══ Texto fornecido ══
15 de fev. de 2011

Se eu não fosse do tribunal, cantada seria normal, diz ex-juiz

Por Daniel Cassol no Portal IG

Por fazer "elogio impróprio" a uma mulher, Marcelo Mezzomo se tornou o primeiro magistrado a perder o cargo no Rio Grande do Sul.

Marcelo Mezzomo é o primeiro juiz demitido pelo Tribunal de Justiça do Rio Grande do Sul. Ele perdeu o emprego por conta de uma decisão dos desembargadores do TJ-RS no último dia 7. A razão foi a “conduta imprópria” do juiz ao ter assediado uma jovem funcionária de uma lanchonete na cidade de Três Passos, em maio de 2010. O caso foi revelado pelos familiares do marido da jovem.


Foto: DivulgaçãoAmpliar
Marcelo Colombelli Mezzomo, demitido por conduta imprópria do tribunal gaúcho: "Cada um tem seus limites"

Porém, o ex-juiz não consegue disfarçar a mágoa com a demissão, que ele classifica como injusta. Para ele, a cantada não teve nada de mais. “Fosse qualquer outra pessoa, nada teria de anormal", afirma. “Não matei, não roubei, não prevariquei e não fui desonesto em nenhum momento”, conclui.
Não foi a primeira vez que Mezzomo foi alvo de críticas e descontentamento no tribunal. Ele já barrou processos baseados na Lei Maria da Penha, que pune agressões domésticas, e enfrentava outros processos administrativos dentro do TJ-RS, um deles motivado por um acidente de trânsito.
Leia abaixo a entrevista, na íntegra. Ela foi feita por e-mail, a pedido de Mezzomo.
IG - Em entrevista ao jornal Zero Hora deste domingo, o senhor diz que não se importou com a decisão do Tribunal de Justiça. Por quê?
Marcelo Mezzomo - Conforme referi na entrevista, e ressalto que somente fui procurado, até o dia 10 de fevereiro, por dois veículos de comunicação para falar sobre o caso, quando era muito fácil me contactar, até através da internet, já tencionava deixar o Judiciário bem antes.No dia 7 de dezembro de 2010,  já havia encaminhado pedido de exoneração do cargo, a qual não me foi concedida. Assim sendo, a decisão trouxe-me exatamente aquilo que eu queria, ou seja, deixar o Judiciário o mais rápido possível. Não contratei advogado e, a certa altura, deixei de me manifestar no processo, exatamente porque não queria permanecer no cargo.
═══
══ Informações fornecidas ══
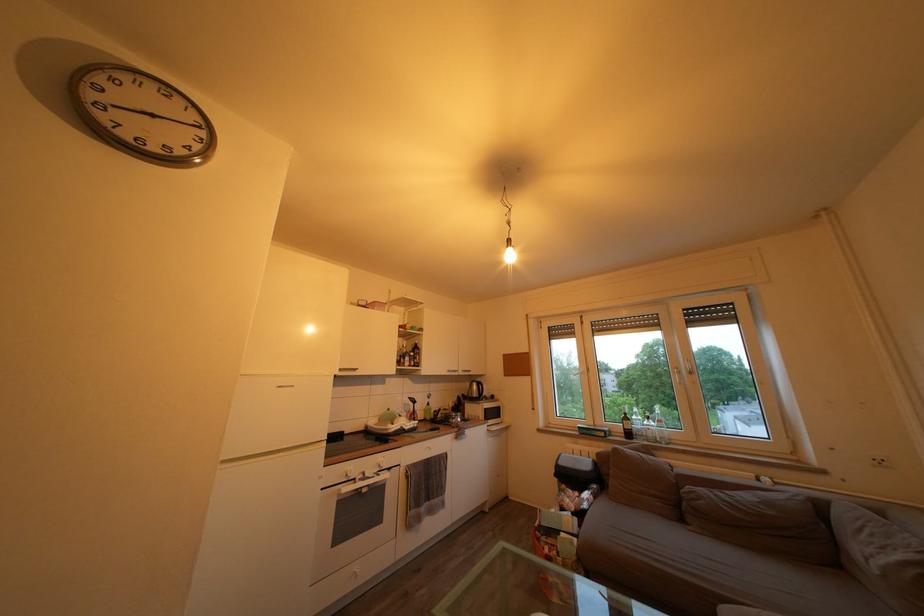
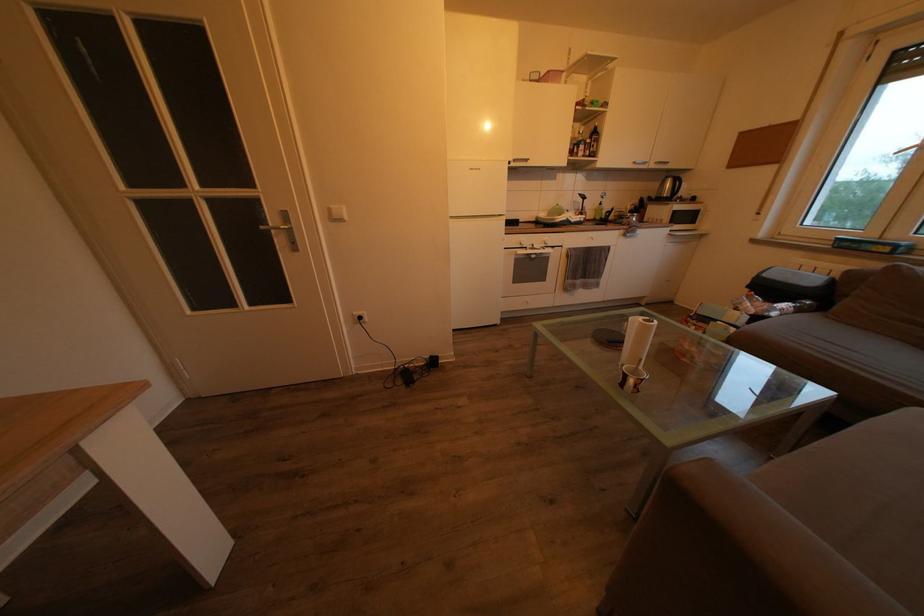
First-person continuous shooting, in which direction is the camera rotating?

The rotation direction of the camera is left-down.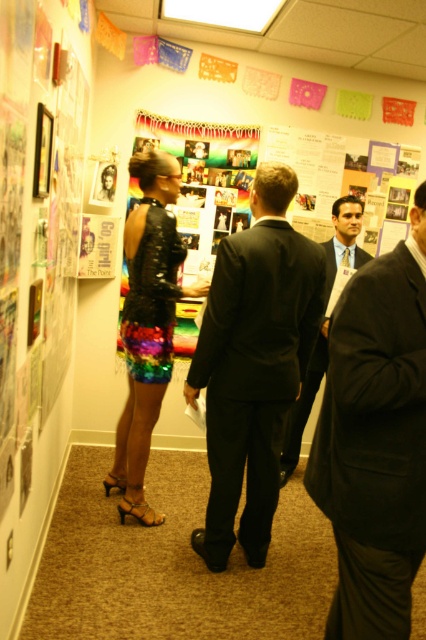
═══
Tarefas a fazer:
1 – Responda com base na reportagem sobre Marcelo Mezzomo:
(a) Em que cidade, mês e ano aconteceu o assédio à funcionária da lanchonete?
(b) Quem revelou o caso?
(c) Em que data ele encaminhou o pedido de exoneração do cargo?
2 – Continue a reportagem sobre Marcelo Mezzomo a partir do ponto em que ela para.

Respostas do exercício:
1 –
(a) Em Três Passos, em maio de 2010.
(b) Os familiares do marido da jovem.
(c) Em 7 de dezembro de 2010.

2 –
Inclusive, em dois e-mails remetidos à Secretaria do Tribunal Pleno, o último por ocasião da ciência de que o processo seria julgado no dia 7 de fevereiro, eu mesmo solicitei que fosse acatada a proposta de penalidade, que era a exoneração. Conforme disse e repito, importa-me o julgamento dos que me importam, não dos demais. Vivi antes do cargo e continuarei a viver após ele, pois é exatamente só um cargo público, como qualquer outro da estrutura do Estado. Minha vida nunca se resumiu a ele.
O senhor considerou excessiva a punição do TJ?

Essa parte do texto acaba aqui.